I receive a lot of the messages (by http-protocol) per second (50000 - 100000) and want to save them to PostgreSql. I decided to use Kafka JDBC Sink for this purpose.
The messages are saved to database by one record, not in batches. I want to insert records in PostgreSQL in batches with size 500-1000 records.
I found some answers on this problem in issue: How to use batch.size?
I tried to use related options in configuration, but it seems that they no have any effect.
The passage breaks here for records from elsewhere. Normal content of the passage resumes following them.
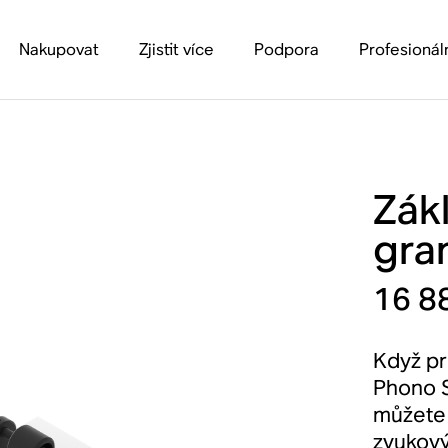
Nakupovat
Zjistit více
Podpora
Profesionál
Zák
gra
16 8
Když pr
Phono S
můžete 
zvukový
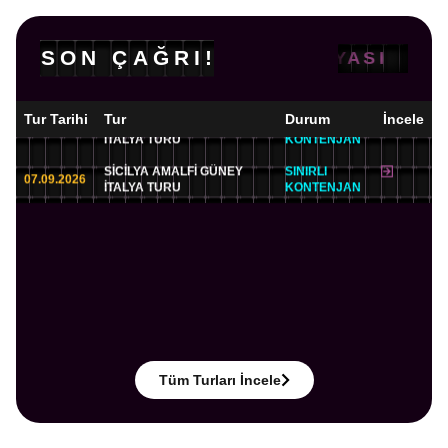
SON ÇAĞRI!
AVRUPA RÜYASI
SICILYA AMALFI GÜNEY
SINIRLI
Tur Tarihi
Tur
Durum
İncele
07.09.2026
İNCELE
İTALYA TURU
KONTENJAN
SICILYA AMALFI GÜNEY
SINIRLI
07.09.2026
İNCELE
İTALYA TURU
KONTENJAN
Tüm Turları İncele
My Kafka JDBC Sink PostgreSql configuration (etc/kafka-connect-jdbc/postgres.properties):
name=test-sink
connector.class=io.confluent.connect.jdbc.JdbcSinkConnector
tasks.max=3
# The topics to consume from - required for sink connectors like this one
topics=jsonb_pkgs
connection.url=jdbc:postgresql://localhost:5432/test?currentSchema=test
auto.create=false
auto.evolve=false
insert.mode=insert
connection.user=postgres
table.name.format=${topic}
connection.password=pwd
batch.size=500
# based on 500*3000byte message size
fetch.min.bytes=1500000
fetch.wait.max.ms=1500
max.poll.records=4000
I also added options to connect-distributed.properties:
consumer.fetch.min.bytes=1500000
consumer.fetch.wait.max.ms=1500
Although each a partition gets more than 1000 records per second, records are saved to PostgreSQL by one.
Edit: consumer options were added in other file with correct names
I also added options to etc/schema-registry/connect-avro-standalone.properties:
# based on 500*3000 byte message size
consumer.fetch.min.bytes=1500000
consumer.fetch.wait.max.ms=1500
consumer.max.poll.records=4000
consumer.max.poll.records, by the way - OneCricketeer